As some of you may have seen on certain Discord servers, the second edit of the music video to At the Ends of the Earth is out. It is by no means finished, and on Friday, I'll be meeting our filmographer, Chris Davis, at Soundskills to go over any possible changes.
I'm well aware that from the time I posted this song and considered it done, it's been nearly a year. Hopefully we'll see its completion not long from now!
Meanwhile, have a little teaser. It feels like I'm dangling a carrot. I don't mean to.
Cyberdevil
Good items take long times to accomplish hmm... interesting loop there too. I'm imagining if you could add in the sequence playing backwards too it'd make for a seamless one, wonder if that's easy to do with whatever software you use for these...
Was just 'bout to stop by and say thanks for that recent response, interesting coincidence with the floating tank (Motoko was submerged in one of those at the start of Ghost in a Shell too you know?) and AI really feels like a threat in the future... not just with creative work but everything. Maybe more so everything that's NOT creative. I remember Pharrel in a recent interview saying musicians have something that AI currently does not, which is intuition. They can predict things, and mimic human creation, but they just don't have the prerequisite something special to do something totally different than what it seems they're meant to. When all paths point right but you just really feel like you need to go left instead... that's the beautify of our craft.
Spontaneity, maybe. Unpredictability. That it's all not just according to calculation and that predetermined pattern.
Troisnyx
I just chucked a segment of the video on Giphy. ? I didn't think of making it a seamless loop, though admittedly, it looks like I'm trying to hypnotise someone. Chris is using Final Cut Pro for the editing and perhaps, the idea may have crossed his mind.

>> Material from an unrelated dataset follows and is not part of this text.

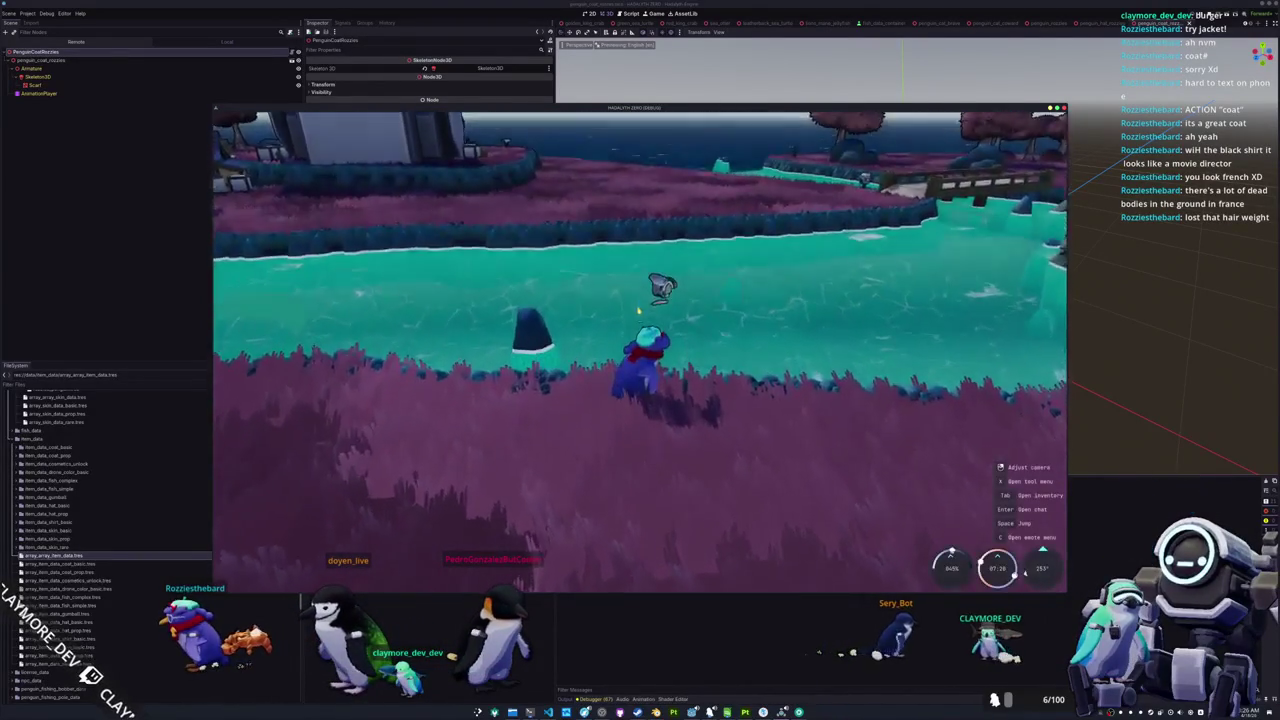
{"action": "key", "text": "a"}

I wholeheartedly agree with you; I feel that craft isn't dead. That art and music are not the remit of algorithms. If ever the repetitive, money-generating work is taken over by machines, we should be making our arts and culture flourish. I only hope that my stuff goes left field enough to be different, to offer something new to the world. I don't honestly know if I'm doing that, and the thought of it does worry me.